### YOUR TASK:
Your task is to copy every line of the entries that contains "them".

### SOURCE MATERIAL:
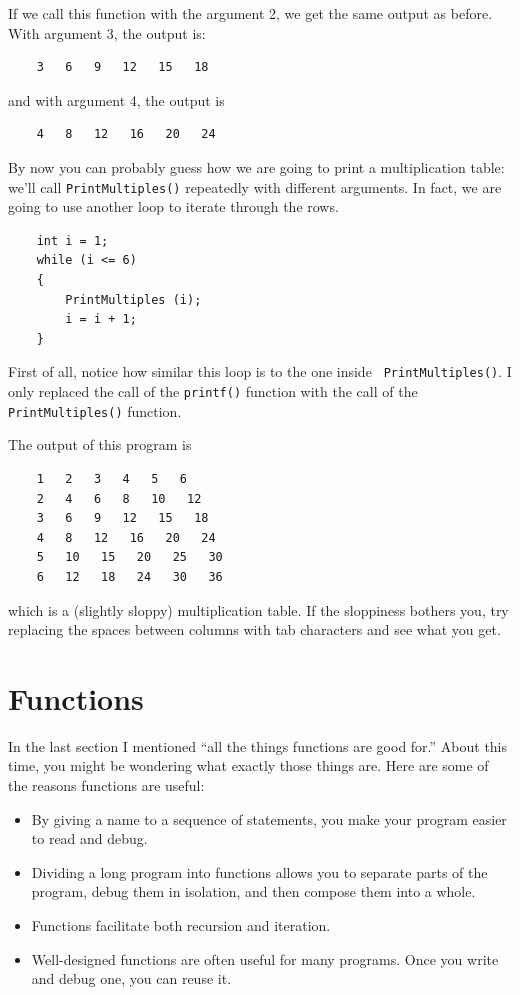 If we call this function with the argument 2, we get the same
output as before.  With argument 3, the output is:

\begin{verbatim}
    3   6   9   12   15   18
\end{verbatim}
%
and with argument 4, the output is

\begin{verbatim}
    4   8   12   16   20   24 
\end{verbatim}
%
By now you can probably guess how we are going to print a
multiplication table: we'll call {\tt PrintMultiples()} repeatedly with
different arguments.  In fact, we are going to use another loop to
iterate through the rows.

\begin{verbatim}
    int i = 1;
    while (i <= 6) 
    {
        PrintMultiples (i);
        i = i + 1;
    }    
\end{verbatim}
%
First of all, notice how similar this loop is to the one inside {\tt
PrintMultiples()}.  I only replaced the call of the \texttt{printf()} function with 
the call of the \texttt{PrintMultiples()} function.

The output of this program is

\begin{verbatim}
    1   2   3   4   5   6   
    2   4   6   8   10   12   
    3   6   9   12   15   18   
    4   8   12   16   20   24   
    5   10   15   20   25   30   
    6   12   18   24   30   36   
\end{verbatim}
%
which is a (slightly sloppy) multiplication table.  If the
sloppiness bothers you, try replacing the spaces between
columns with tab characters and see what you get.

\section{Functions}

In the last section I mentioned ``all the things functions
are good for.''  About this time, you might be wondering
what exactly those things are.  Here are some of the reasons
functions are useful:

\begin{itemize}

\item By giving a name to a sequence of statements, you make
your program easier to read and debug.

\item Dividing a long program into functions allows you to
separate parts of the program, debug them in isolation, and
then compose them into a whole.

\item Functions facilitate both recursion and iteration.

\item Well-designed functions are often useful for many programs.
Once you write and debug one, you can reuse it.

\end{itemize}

### EXERCISE ANSWER:
separate parts of the program, debug them in isolation, and
then compose them into a whole.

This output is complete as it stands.